FDA Panel Votes on Obeticholic Acid for Pre-Cirrhotic Fibrosis Due to NASH

The Food and Drug Administration’s (FDA) Gastrointestinal Drugs Advisory Committee voted 12 “no” and 2 “yes” (with 2 abstentions) on whether the available data supported the approval of obeticholic acid (OCA), a farnesoid X receptor agonist, for the treatment of pre-cirrhotic fibrosis due to nonalcoholic steatohepatitis (NASH).

The panel also voted 15 to 1 to defer approval of OCA for this indication until additional clinical outcome data from the REGENERATE trial (ClinicalTrials.gov Identifier: NCT02548351) was submitted and reviewed.

The New Drug Application (NDA) submission included 2 interim analyses from the double-blind, placebo-controlled phase 3 REGENERATE trial, which enrolled patients with biopsy-proven stage 2 or 3 liver fibrosis due to NASH. Participants were randomly assigned to receive OCA 10mg (n=312), OCA 25mg (n=308), or placebo (n=311) orally once daily for 18 months. The coprimary endpoints were the proportion of patients achieving at least 1 stage of liver fibrosis improvement with no worsening of NASH; or the proportion of patients achieving NASH resolution with no worsening of liver fibrosis.

Results showed OCA 25mg was found to be superior to placebo on the primary endpoint of improvement in fibrosis and no worsening of NASH; across different analyses, the estimated risk difference ranged from 8.6% to 12.8%. However, neither OCA 10mg or 25mg were superior to placebo on the primary endpoint of resolution of NASH and no worsening of fibrosis.

The most common treatment-emergent adverse event reported was pruritus. The OCA 25mg group was observed to have higher rates of biliary events, including gallstones. An analysis of safety data showed a higher number of adjudicated hepatic adverse events for OCA 25mg, which was of substantial concern to the committee. Treatment with OCA was also associated with elevation in LDL-C and worsening of glycemic control.

Commenting on the vote, Jerry Durso, President and CEO of Intercept said, “We are disappointed in the outcome of today’s meeting. We continue to disagree with the FDA on certain characterizations of OCA’s efficacy and safety in pre-cirrhotic fibrosis due to NASH and the role of non-invasive tests (NITs), as discussed in today’s meeting.”

According to the FDA, NITs lack the accuracy to identify patients with NASH with stage 2/3 fibrosis. Liver biopsy, which carries morbidity risk, would therefore be required to diagnose, stage, and grade NASH. In the briefing document, the panel also noted “significant challenges and uncertainties” with mitigating the risks of drug-induced liver injury (DILI) in clinical practice. “Given the lack of predictability for the timing of DILI emergence, and the potential that cholelithiasis may heighten the DILI risk, FDA is concerned that any DILI risk mitigation plan will fall short, and moderate to severe DILI is likely to occur at the same frequency, or possibly at a higher frequently, in the postmarket setting.”
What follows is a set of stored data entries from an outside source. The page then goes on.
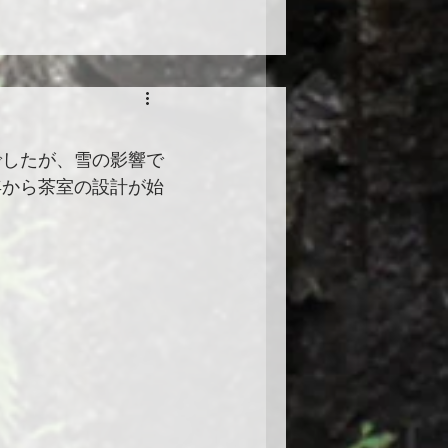
でしたが、雪の影響で
年から茶室の設計が始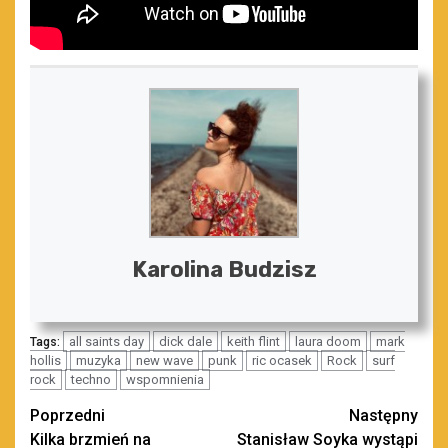
Karolina Budzisz
all saints day
dick dale
keith flint
laura doom
mark
Tags:
hollis
muzyka
new wave
punk
ric ocasek
Rock
surf
rock
techno
wspomnienia
Zobacz
Poprzedni
Następny
Kilka brzmień na
Stanisław Soyka wystąpi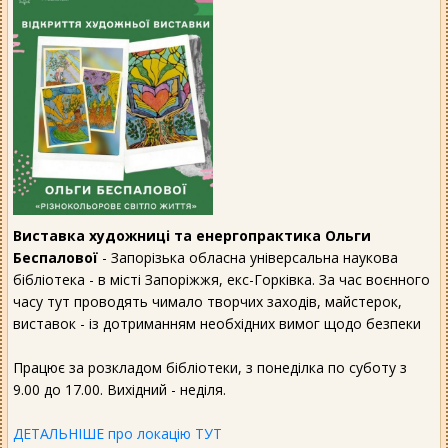
Виставка художниці та енергопрактика Ольги
Беспалової
- Запорізька обласна універсальна наукова
бібліотека - в місті Запоріжжя, екс-Горківка. За час воєнного
часу тут проводять чимало творчих заходів, майстерок,
виставок - із дотриманням необхідних вимог щодо безпеки
Працює за розкладом бібліотеки, з понеділка по суботу з
9.00 до 17.00. Вихідний - неділя.
ДЕТАЛЬНІШЕ про локацію ТУТ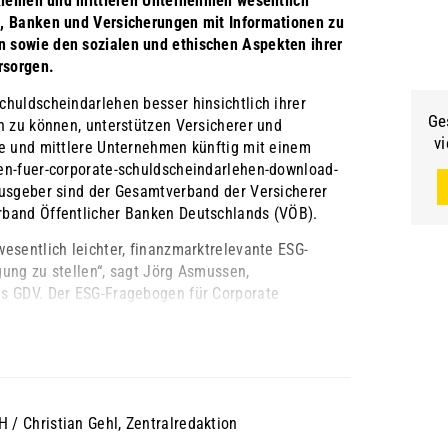
 kleinen und mittleren Unternehmen wesentlich
, Banken und Versicherungen mit Informationen zu
 sowie den sozialen und ethischen Aspekten ihrer
rsorgen.
chuldscheindarlehen besser hinsichtlich ihrer
Ge
n zu können, unterstützen Versicherer und
vi
ne und mittlere Unternehmen künftig mit einem
en-fuer-corporate-schuldscheindarlehen-download-
ausgeber sind der Gesamtverband der Versicherer
band Öffentlicher Banken Deutschlands (VÖB).
esentlich leichter, finanzmarktrelevante ESG-
ung zu stellen“, sagt Jörg Asmussen,
s GDV. Der ESG-Fragebogen für Corporate
eichtert es ...
/ Christian Gehl, Zentralredaktion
Although not bound to the committee’s recommendations, the FDA does take them into consideration when making decisions on approval. A regulatory decision is expected on June 22, 2023.

Obeticholic acid is currently approved under the brand name Ocaliva for the treatment of adult patients with primary biliary cholangitis without cirrhosis or with compensated cirrhosis who do not have evidence of portal hypertension, either in combination with ursodeoxycholic acid (UDCA) with an inadequate response to UDCA, or as monotherapy in patients unable to tolerate UDCA.